National solar companies Pivot Energy and Standard Solar have expanded their partnership to co-develop five more community solar sites across Colorado. The portfolio of projects, all ground mount arrays, will total approximately 8.9 megawatts (MWs). The first two projects in the expanded portfolio will begin construction at the end of summer with all five expected to be completed by summer 2020.
Standard Solar will finance, own and maintain the community solar arrays that Pivot Energy will develop and construct.

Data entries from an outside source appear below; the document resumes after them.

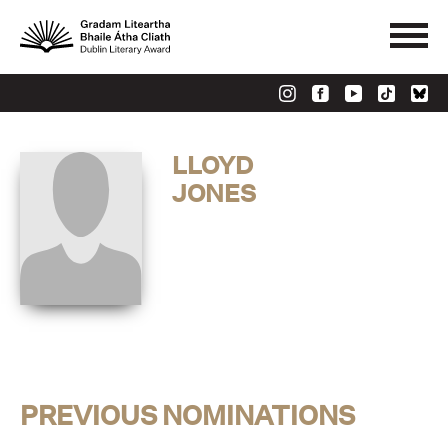
LLOYD
JONES
PREVIOUS NOMINATIONS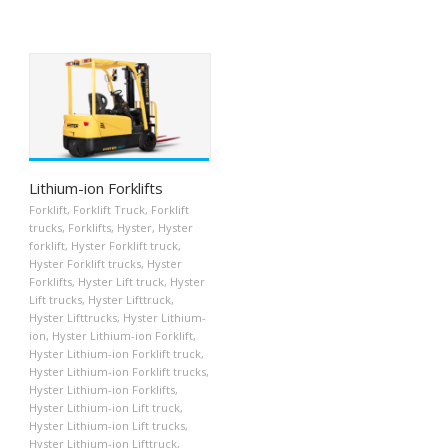
Lithium-ion Forklifts
Forklift
,
Forklift Truck
,
Forklift
trucks
,
Forklifts
,
Hyster
,
Hyster
forklift
,
Hyster Forklift truck
,
Hyster Forklift trucks
,
Hyster
Forklifts
,
Hyster Lift truck
,
Hyster
Lift trucks
,
Hyster Lifttruck
,
Hyster Lifttrucks
,
Hyster Lithium-
ion
,
Hyster Lithium-ion Forklift
,
Hyster Lithium-ion Forklift truck
,
Hyster Lithium-ion Forklift trucks
,
Hyster Lithium-ion Forklifts
,
Hyster Lithium-ion Lift truck
,
Hyster Lithium-ion Lift trucks
,
Hyster Lithium-ion Lifttruck
,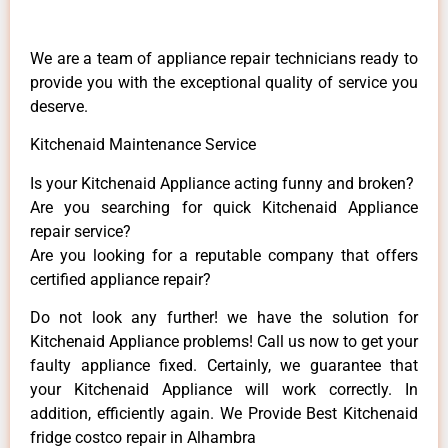
We are a team of appliance repair technicians ready to
provide you with the exceptional quality of service you
deserve.
Kitchenaid Maintenance Service
Is your Kitchenaid Appliance acting funny and broken?
Are you searching for quick Kitchenaid Appliance
repair service?
Are you looking for a reputable company that offers
certified appliance repair?
Do not look any further! we have the solution for
Kitchenaid Appliance problems! Call us now to get your
faulty appliance fixed. Certainly, we guarantee that
your Kitchenaid Appliance will work correctly. In
addition, efficiently again. We Provide Best Kitchenaid
fridge costco repair in Alhambra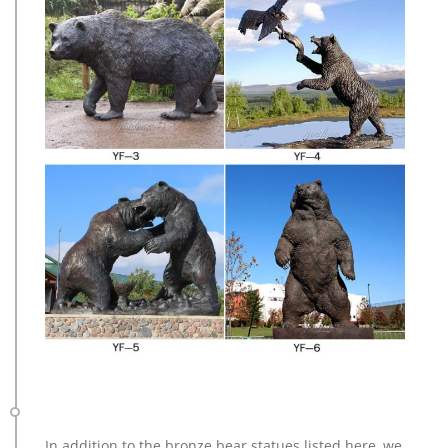
In addition to the bronze bear statues listed here, we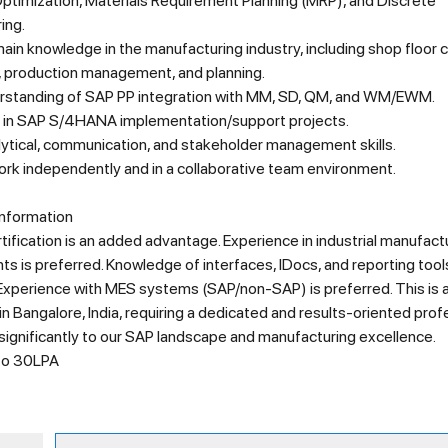
Optimization, Materials Requirement Planning (MRP), and Discrete
ing.
in knowledge in the manufacturing industry, including shop floor c
, production management, and planning.
standing of SAP PP integration with MM, SD, QM, and WM/EWM.
 in SAP S/4HANA implementation/support projects.
lytical, communication, and stakeholder management skills.
work independently and in a collaborative team environment.
Information
ification is an added advantage. Experience in industrial manufact
s is preferred. Knowledge of interfaces, IDocs, and reporting tools
 Experience with MES systems (SAP/non-SAP) is preferred. This is 
in Bangalore, India, requiring a dedicated and results-oriented prof
significantly to our SAP landscape and manufacturing excellence.
 to 30LPA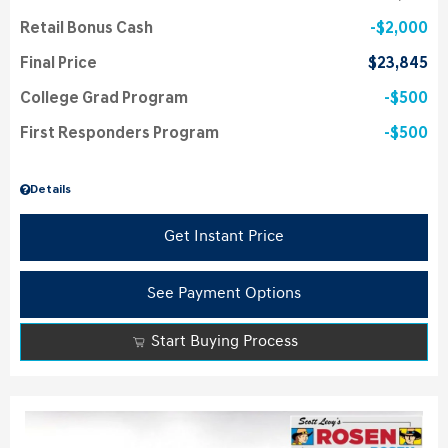
Retail Bonus Cash
$2,000
Final Price
$23,845
College Grad Program
$500
First Responders Program
$500
Details
Get Instant Price
See Payment Options
Start Buying Process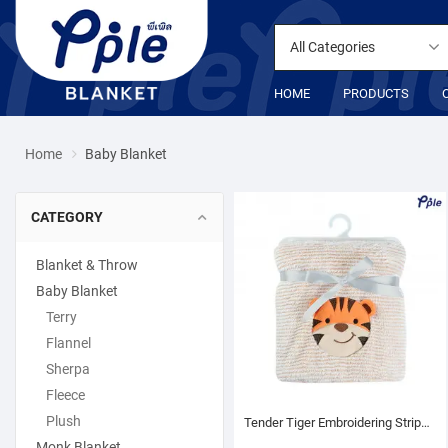
All Categories
HOME
PRODUCTS
Home
Baby Blanket
CATEGORY
Blanket & Throw
Baby Blanket
Terry
Flannel
Sherpa
Fleece
Plush
Tender Tiger Embroidering Stripe Plush Baby Blanket
Monk Blanket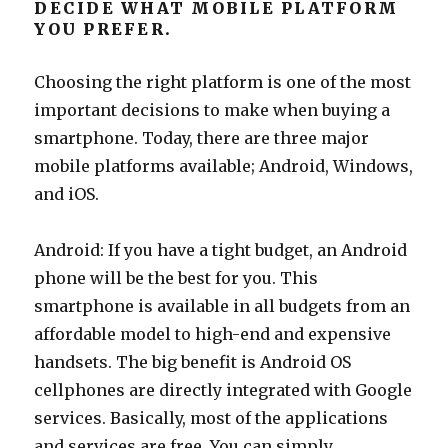
DECIDE WHAT MOBILE PLATFORM
YOU PREFER.
Choosing the right platform is one of the most
important decisions to make when buying a
smartphone. Today, there are three major
mobile platforms available; Android, Windows,
and iOS.
Android: If you have a tight budget, an Android
phone will be the best for you. This
smartphone is available in all budgets from an
affordable model to high-end and expensive
handsets. The big benefit is Android OS
cellphones are directly integrated with Google
services. Basically, most of the applications
and services are free. You can simply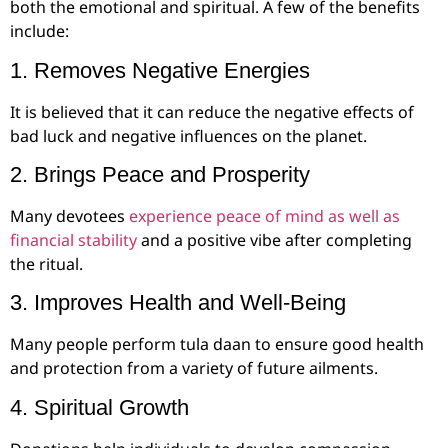
both the emotional and spiritual. A few of the benefits
include:
1. Removes Negative Energies
It is believed that it can reduce the negative effects of
bad luck and negative influences on the planet.
2. Brings Peace and Prosperity
Many devotees
experience peace of mind as well as
financial stability
and a positive vibe after completing
the ritual.
3. Improves Health and Well-Being
Many people perform tula daan to ensure good health
and protection from a variety of future ailments.
4. Spiritual Growth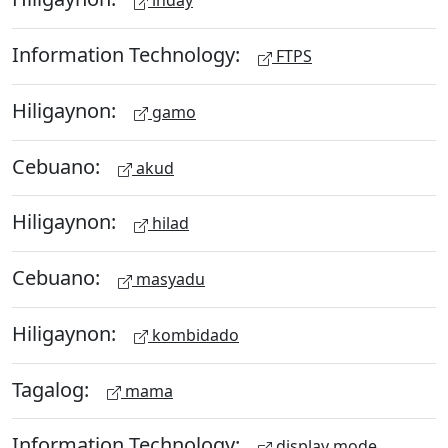
inday
Information Technology:
FTPS
Hiligaynon:
gamo
Cebuano:
akud
Hiligaynon:
hilad
Cebuano:
masyadu
Hiligaynon:
kombidado
Tagalog:
mama
Information Technology:
display mode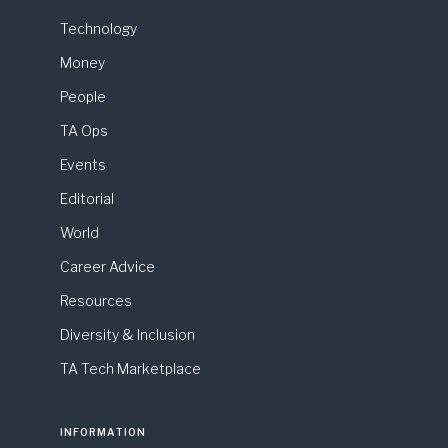
Technology
Money
People
TA Ops
Events
Editorial
World
Career Advice
Resources
Diversity & Inclusion
TA Tech Marketplace
INFORMATION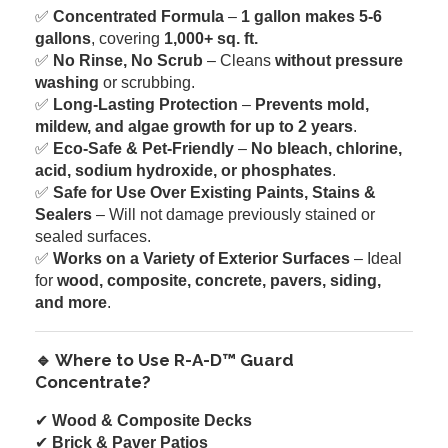
✅
Concentrated Formula
–
1 gallon makes 5-6
gallons
, covering
1,000+ sq. ft.
✅
No Rinse, No Scrub
– Cleans
without pressure
washing
or scrubbing.
✅
Long-Lasting Protection
–
Prevents mold,
mildew, and algae growth for up to 2 years
.
✅
Eco-Safe & Pet-Friendly
–
No bleach, chlorine,
acid, sodium hydroxide, or phosphates
.
✅
Safe for Use Over Existing Paints, Stains &
Sealers
– Will not damage previously stained or
sealed surfaces.
✅
Works on a Variety of Exterior Surfaces
– Ideal
for
wood, composite, concrete, pavers, siding,
and more
.
🔹 Where to Use R-A-D™ Guard
Concentrate?
✔
Wood & Composite Decks
✔
Brick & Paver Patios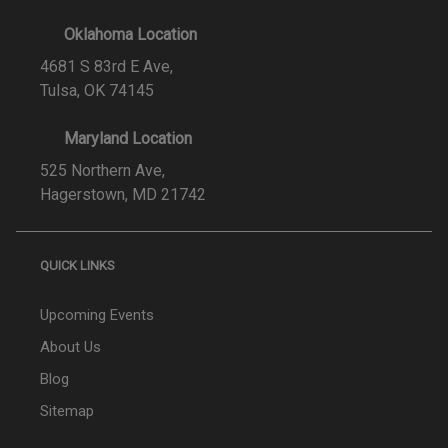
Oklahoma Location
4681 S 83rd E Ave,
Tulsa, OK 74145
Maryland Location
525 Northern Ave,
Hagerstown, MD 21742
QUICK LINKS
Upcoming Events
About Us
Blog
Sitemap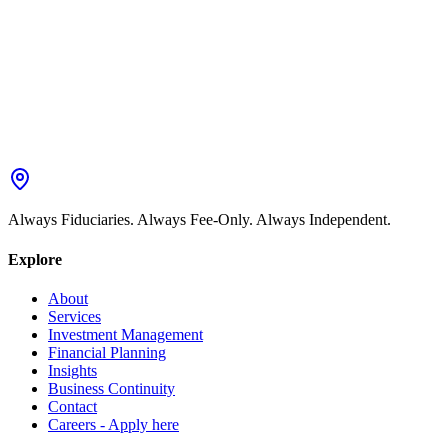
Always Fiduciaries. Always Fee-Only. Always Independent.
Explore
About
Services
Investment Management
Financial Planning
Insights
Business Continuity
Contact
Careers - Apply here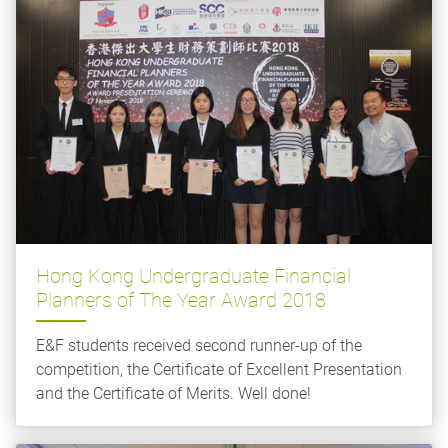
Hong Kong Undergraduate Financial
Planners of The Year Award 2018
E&F students received second runner-up of the
competition, the Certificate of Excellent Presentation
and the Certificate of Merits. Well done!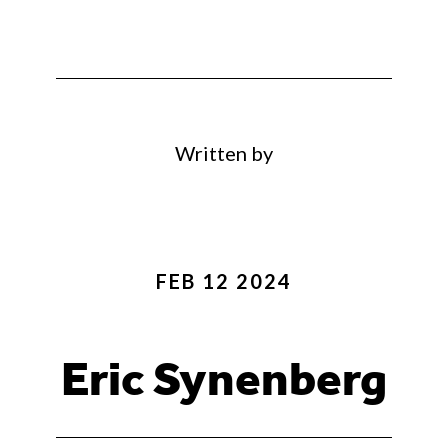
Written by
FEB 12 2024
Eric Synenberg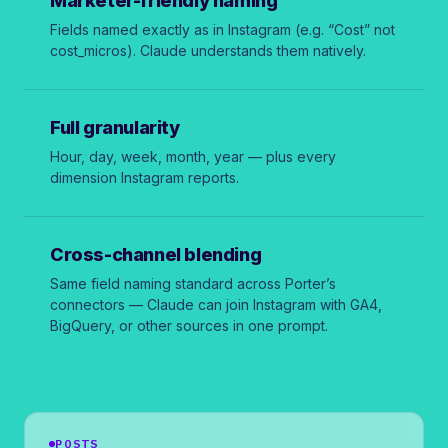
Marketer-friendly naming
Fields named exactly as in Instagram (e.g. “Cost” not
cost_micros
). Claude understands them natively.
Full granularity
Hour, day, week, month, year — plus every
dimension Instagram reports.
Cross-channel blending
Same field naming standard across Porter’s
connectors — Claude can join Instagram with GA4,
BigQuery, or other sources in one prompt.
POSTS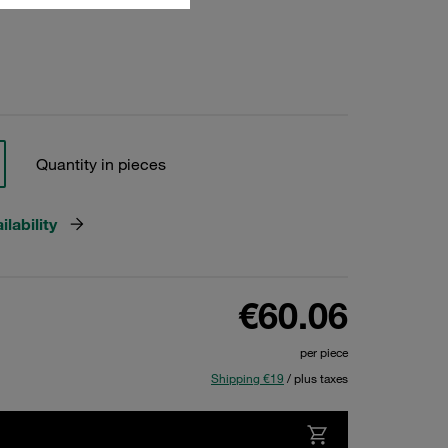
Quantity in pieces
lability
€60.06
per piece
Shipping €19
/ plus taxes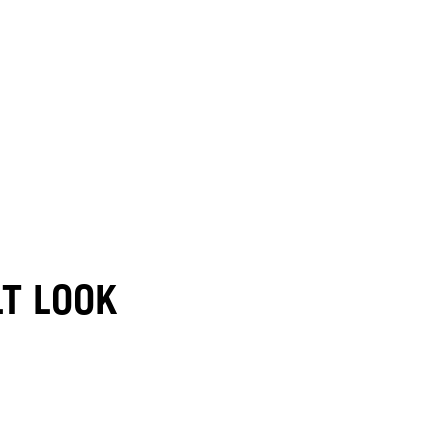
LT LOOK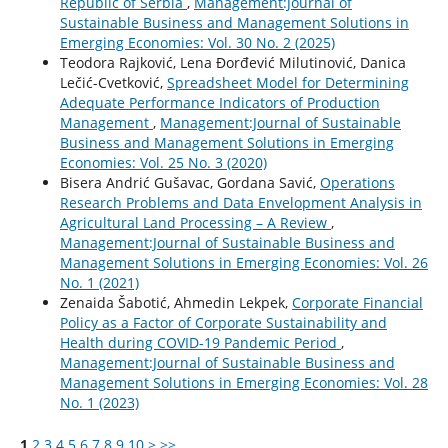
Republic of Serbia
,
Management:Journal of
Sustainable Business and Management Solutions in
Emerging Economies: Vol. 30 No. 2 (2025)
Teodora Rajković, Lena Đorđević Milutinović, Danica
Lečić-Cvetković,
Spreadsheet Model for Determining
Adequate Performance Indicators of Production
Management
,
Management:Journal of Sustainable
Business and Management Solutions in Emerging
Economies: Vol. 25 No. 3 (2020)
Bisera Andrić Gušavac, Gordana Savić,
Operations
Research Problems and Data Envelopment Analysis in
Agricultural Land Processing – A Review
,
Management:Journal of Sustainable Business and
Management Solutions in Emerging Economies: Vol. 26
No. 1 (2021)
Zenaida Šabotić, Ahmedin Lekpek,
Corporate Financial
Policy as a Factor of Corporate Sustainability and
Health during COVID-19 Pandemic Period
,
Management:Journal of Sustainable Business and
Management Solutions in Emerging Economies: Vol. 28
No. 1 (2023)
1
2
3
4
5
6
7
8
9
10
>
>>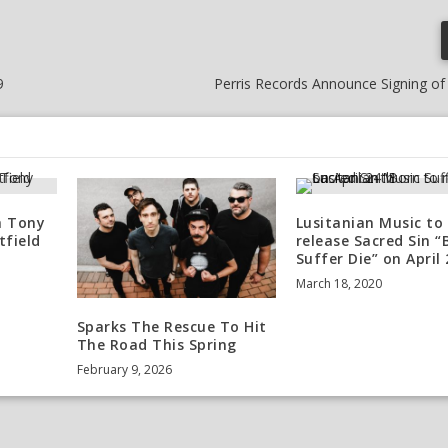
9
Perris Records Announce Signing of
h Tony
Lusitanian Music to
tfield
release Sacred Sin “
Suffer Die” on April
March 18, 2020
Sparks The Rescue To Hit
The Road This Spring
February 9, 2026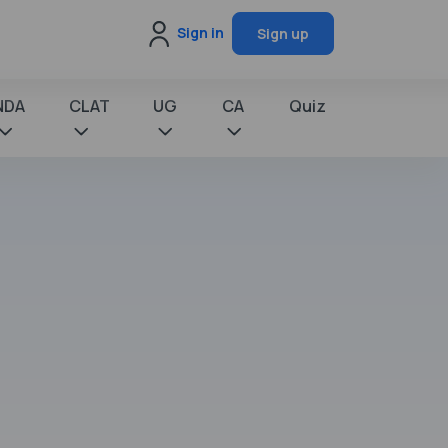
Sign in
Sign up
NDA
CLAT
UG
CA
Quiz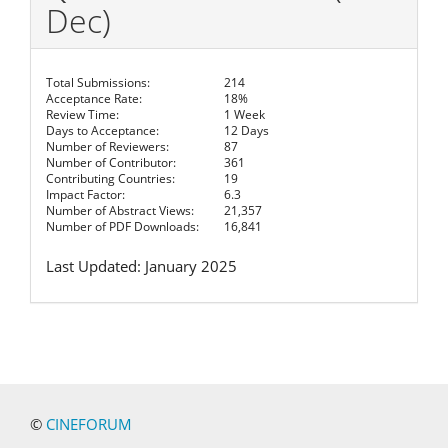
Dec)
Total Submissions:
214
Acceptance Rate:
18%
Review Time:
1 Week
Days to Acceptance:
12 Days
Number of Reviewers:
87
Number of Contributor:
361
Contributing Countries:
19
Impact Factor:
6.3
Number of Abstract Views:
21,357
Number of PDF Downloads:
16,841
Last Updated: January 2025
©
CINEFORUM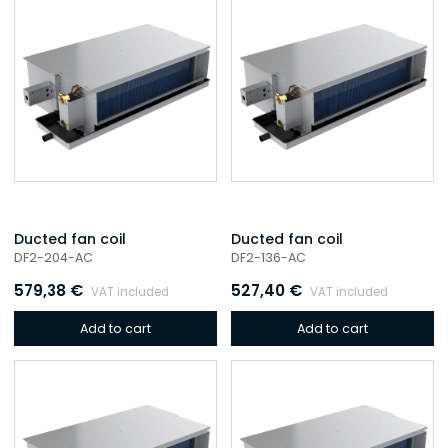
Ducted fan coil
Ducted fan coil
DF2-204-AC
DF2-136-AC
579,38
€
527,40
€
VAT included
VAT included
Add to cart
Add to cart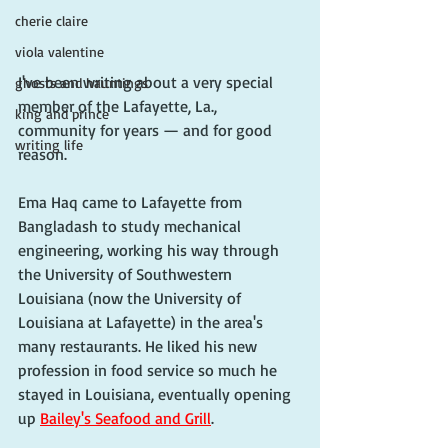
cherie claire
viola valentine
I've been writing about a very special 
ghosts and hauntings
member of the Lafayette, La., 
king and prince
community for years — and for good 
writing life
reason. 
Ema Haq came to Lafayette from 
Bangladash to study mechanical 
engineering, working his way through 
the University of Southwestern 
Louisiana (now the University of 
Louisiana at Lafayette) in the area's 
many restaurants. He liked his new 
profession in food service so much he 
stayed in Louisiana, eventually opening 
up 
Bailey's Seafood and Grill
. 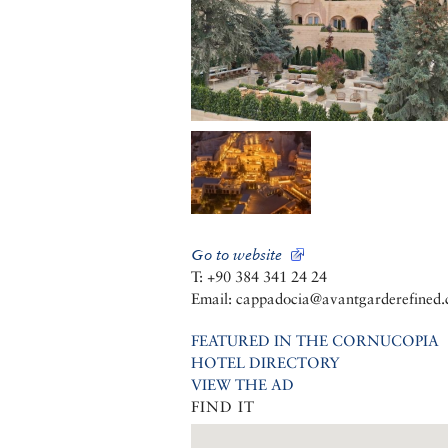
Go to website
T: +90 384 341 24 24
Email: cappadocia@avantgarderefined
FEATURED IN THE CORNUCOPIA
HOTEL DIRECTORY
VIEW THE AD
FIND IT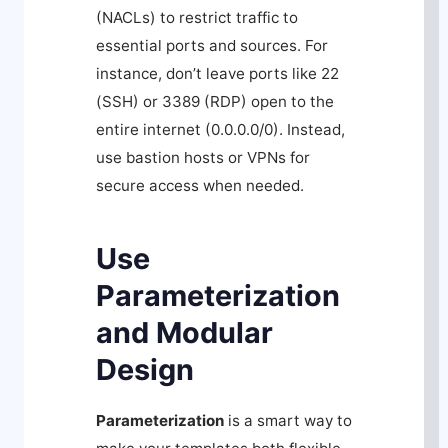
(NACLs) to restrict traffic to
essential ports and sources. For
instance, don’t leave ports like 22
(SSH) or 3389 (RDP) open to the
entire internet (0.0.0.0/0). Instead,
use bastion hosts or VPNs for
secure access when needed.
Use
Parameterization
and Modular
Design
Parameterization
is a smart way to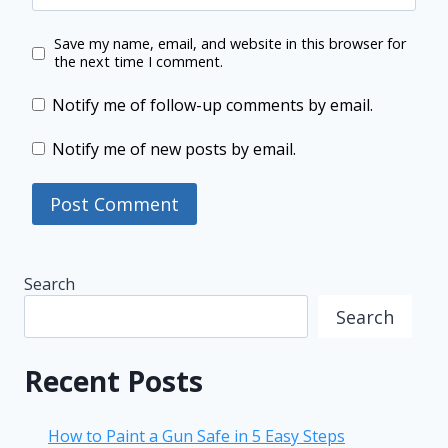
Save my name, email, and website in this browser for
the next time I comment.
Notify me of follow-up comments by email.
Notify me of new posts by email.
Search
Search
Recent Posts
How to Paint a Gun Safe in 5 Easy Steps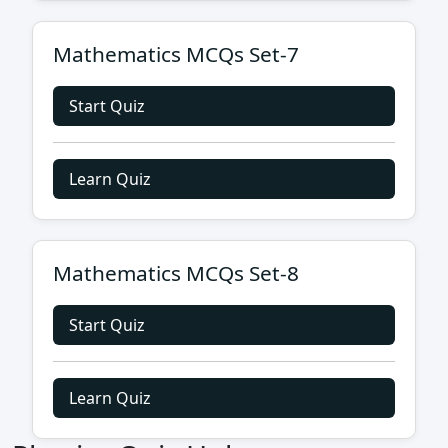
Mathematics MCQs Set-7
Start Quiz
Learn Quiz
Mathematics MCQs Set-8
Start Quiz
Learn Quiz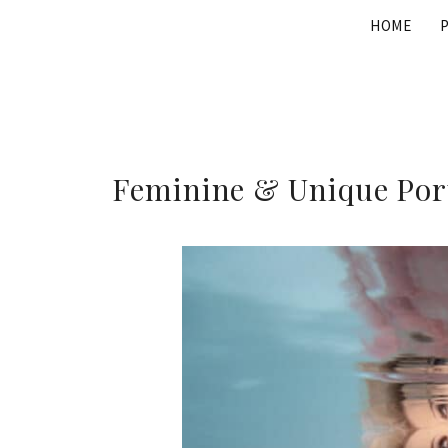
Skip
HOME
to
content
Feminine & Unique Port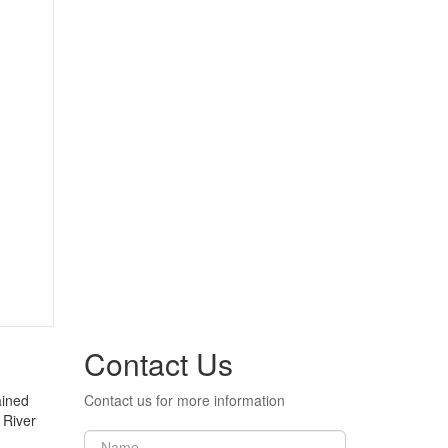
Contact Us
ained
Contact us for more information
 River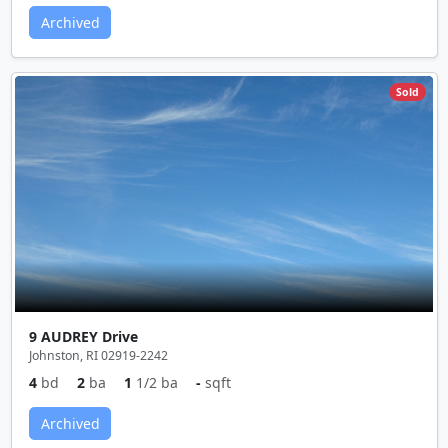
Archived
Sold
9 AUDREY Drive
Johnston, RI 02919-2242
4
bd
2
ba
1
1/2 ba
-
sqft
Archived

Once the arrays are live, customer enrollment and subscriptions will be managed through SunCentral, Pivot Energy’s proprietary community solar customer management interface that provides users with a seamless and enjoyable community solar experience.
“Community solar is currently the hottest segment of the solar industry, and we see unlimited opportunities for growth, especially through strong partnerships like the one we have with Pivot Energy,” said Scott Wiater, president and CEO of Standard Solar. “We look forward to funding more opportunities in Colorado and nationwide with our in-house capital, making more projects – from 100 kWs to dozens of MWs – a reality.”
Together, the projects are expected to produce 17,791,770 kilowatt hours (kWh) of energy annually. That translates to offsetting the greenhouse gas emissions from 2,671 passenger vehicles driven for one year and the CO2 emissions from 1,507 homes’ energy use for one year.
In October of last year, the two companies partnered on 13 community solar sites totaling 10.3 MWs along the I-70 corridor in Colorado – including several towns, school districts and housing authorities (low income residents). One of the projects in this initial portfolio, the Garfield County Housing Authority (GCHA), was selected by the Colorado Solar & Storage Association as its 2019 Community Solar Project of the Year. The first ten projects in the original portfolio have completed construction and are operating today with the final three under development.
Colorado installed 20 MWs of community solar last year, bringing its total installed base to about 55 MWs and placing it fourth in the country for cumulative capacity, according to Wood Mackenzie Power & Renewables.